## Challenge
Format everything from the start of the material down through the line containing "text_box http://freebeer.org/blog/recipe/ [882, 258, 1633, 372]" as a JSON list of strings, with one string per line and blank lines omitted.

——

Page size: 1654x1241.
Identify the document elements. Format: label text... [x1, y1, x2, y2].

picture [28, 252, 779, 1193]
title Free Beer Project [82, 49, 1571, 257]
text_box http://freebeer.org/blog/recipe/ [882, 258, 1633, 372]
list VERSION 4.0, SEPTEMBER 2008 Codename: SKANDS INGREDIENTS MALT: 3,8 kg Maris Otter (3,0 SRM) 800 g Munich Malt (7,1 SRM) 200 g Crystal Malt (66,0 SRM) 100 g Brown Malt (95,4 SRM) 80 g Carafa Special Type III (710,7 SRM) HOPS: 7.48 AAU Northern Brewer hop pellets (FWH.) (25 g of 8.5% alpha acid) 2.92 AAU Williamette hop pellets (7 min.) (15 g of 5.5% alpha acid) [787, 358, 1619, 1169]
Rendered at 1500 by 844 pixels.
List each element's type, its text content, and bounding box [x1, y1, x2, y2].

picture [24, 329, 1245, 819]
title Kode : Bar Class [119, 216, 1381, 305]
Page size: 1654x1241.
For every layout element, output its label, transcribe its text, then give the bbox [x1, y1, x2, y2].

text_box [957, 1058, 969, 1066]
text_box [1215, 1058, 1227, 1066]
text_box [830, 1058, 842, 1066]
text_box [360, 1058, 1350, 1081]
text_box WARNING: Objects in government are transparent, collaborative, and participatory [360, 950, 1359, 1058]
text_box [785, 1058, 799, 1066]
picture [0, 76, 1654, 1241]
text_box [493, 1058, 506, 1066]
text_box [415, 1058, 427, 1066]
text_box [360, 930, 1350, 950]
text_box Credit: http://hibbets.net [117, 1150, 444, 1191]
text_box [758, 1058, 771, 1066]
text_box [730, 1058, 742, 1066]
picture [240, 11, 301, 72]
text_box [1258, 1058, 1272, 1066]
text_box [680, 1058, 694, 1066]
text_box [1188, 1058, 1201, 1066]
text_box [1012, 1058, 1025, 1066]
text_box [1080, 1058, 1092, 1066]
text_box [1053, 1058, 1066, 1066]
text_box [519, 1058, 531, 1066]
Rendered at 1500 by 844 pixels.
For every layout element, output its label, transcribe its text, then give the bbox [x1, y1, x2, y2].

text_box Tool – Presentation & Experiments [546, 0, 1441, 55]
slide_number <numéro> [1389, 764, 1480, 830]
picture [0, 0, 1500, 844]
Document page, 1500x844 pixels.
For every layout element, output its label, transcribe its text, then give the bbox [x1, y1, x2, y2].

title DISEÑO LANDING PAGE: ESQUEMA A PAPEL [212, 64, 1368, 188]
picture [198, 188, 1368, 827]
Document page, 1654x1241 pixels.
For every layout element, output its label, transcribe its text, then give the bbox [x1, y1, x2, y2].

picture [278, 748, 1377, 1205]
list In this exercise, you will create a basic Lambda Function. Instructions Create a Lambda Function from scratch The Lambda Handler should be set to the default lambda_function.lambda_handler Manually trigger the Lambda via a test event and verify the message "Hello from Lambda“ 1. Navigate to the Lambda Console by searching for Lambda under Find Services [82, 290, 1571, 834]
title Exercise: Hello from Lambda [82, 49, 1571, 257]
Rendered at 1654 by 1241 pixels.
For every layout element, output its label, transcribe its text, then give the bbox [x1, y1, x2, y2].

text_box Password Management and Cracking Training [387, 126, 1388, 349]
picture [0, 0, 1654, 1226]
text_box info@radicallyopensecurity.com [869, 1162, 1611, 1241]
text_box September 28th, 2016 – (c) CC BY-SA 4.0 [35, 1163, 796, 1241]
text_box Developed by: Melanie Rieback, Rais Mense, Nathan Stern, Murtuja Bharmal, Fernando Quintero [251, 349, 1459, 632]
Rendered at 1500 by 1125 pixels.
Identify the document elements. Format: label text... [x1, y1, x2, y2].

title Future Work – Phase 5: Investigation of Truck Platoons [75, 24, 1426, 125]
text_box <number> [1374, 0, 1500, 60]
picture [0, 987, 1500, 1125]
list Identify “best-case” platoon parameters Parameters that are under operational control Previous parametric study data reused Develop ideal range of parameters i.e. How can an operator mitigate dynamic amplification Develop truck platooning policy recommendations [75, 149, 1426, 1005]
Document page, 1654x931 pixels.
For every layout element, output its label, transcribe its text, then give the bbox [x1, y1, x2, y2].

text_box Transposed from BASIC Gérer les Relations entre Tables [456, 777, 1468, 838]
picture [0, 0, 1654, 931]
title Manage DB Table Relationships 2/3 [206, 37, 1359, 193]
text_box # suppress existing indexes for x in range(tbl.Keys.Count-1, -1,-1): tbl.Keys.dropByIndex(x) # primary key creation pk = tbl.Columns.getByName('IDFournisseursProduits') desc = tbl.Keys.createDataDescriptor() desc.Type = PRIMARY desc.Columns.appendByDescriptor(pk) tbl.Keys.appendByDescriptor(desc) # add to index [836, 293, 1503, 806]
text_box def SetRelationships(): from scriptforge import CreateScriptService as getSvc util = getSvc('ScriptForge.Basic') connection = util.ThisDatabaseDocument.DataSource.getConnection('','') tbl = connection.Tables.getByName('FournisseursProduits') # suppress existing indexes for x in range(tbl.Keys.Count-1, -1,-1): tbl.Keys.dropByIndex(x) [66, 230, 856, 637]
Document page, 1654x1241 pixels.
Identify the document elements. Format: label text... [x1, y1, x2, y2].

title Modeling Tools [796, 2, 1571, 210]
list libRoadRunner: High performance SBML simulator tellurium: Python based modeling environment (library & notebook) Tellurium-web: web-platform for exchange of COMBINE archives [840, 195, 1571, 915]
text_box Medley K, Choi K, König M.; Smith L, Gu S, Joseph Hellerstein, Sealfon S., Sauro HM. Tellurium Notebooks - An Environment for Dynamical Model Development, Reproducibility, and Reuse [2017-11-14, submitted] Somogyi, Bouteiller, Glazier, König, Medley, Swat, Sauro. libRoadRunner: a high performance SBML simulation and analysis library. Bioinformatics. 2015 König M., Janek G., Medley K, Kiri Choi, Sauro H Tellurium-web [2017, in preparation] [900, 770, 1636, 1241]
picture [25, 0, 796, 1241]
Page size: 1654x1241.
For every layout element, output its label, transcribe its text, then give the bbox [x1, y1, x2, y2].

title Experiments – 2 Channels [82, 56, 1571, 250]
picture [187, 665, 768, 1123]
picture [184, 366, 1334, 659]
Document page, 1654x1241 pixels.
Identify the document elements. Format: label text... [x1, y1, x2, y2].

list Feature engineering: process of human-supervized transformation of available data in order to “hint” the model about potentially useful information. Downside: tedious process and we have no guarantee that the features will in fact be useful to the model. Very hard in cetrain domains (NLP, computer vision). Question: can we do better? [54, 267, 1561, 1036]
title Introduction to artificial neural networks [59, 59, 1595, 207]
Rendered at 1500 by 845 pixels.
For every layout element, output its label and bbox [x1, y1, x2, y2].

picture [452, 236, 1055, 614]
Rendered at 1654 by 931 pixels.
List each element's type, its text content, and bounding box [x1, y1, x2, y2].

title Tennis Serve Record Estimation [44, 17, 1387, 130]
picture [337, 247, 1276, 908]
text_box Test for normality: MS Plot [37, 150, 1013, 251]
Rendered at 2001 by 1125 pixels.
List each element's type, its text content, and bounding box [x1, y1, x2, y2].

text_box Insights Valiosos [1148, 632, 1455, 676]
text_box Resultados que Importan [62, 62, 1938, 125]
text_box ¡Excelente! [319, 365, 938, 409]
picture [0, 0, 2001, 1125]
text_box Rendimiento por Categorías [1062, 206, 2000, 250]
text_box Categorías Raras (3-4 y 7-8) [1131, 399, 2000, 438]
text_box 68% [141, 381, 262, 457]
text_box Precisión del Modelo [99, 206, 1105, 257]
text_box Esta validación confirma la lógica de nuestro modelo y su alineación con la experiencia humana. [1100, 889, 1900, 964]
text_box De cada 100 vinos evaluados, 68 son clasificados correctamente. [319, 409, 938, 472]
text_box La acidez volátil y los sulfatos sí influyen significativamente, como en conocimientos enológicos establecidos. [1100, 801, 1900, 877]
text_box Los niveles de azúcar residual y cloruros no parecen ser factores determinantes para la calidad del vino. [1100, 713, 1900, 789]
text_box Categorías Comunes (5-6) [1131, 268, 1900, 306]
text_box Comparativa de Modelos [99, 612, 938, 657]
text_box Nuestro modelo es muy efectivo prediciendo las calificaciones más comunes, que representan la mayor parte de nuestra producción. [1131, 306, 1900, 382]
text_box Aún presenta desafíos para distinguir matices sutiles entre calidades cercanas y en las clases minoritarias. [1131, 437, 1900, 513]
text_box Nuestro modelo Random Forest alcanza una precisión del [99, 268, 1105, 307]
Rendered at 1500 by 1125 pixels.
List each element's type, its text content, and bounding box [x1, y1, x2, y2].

——

## Solution for this task
[
  "Page size: 1654x1241.",
  "Identify the document elements. Format: label text... [x1, y1, x2, y2].",
  "picture [28, 252, 779, 1193]",
  "title Free Beer Project [82, 49, 1571, 257]",
  "text_box http://freebeer.org/blog/recipe/ [882, 258, 1633, 372]"
]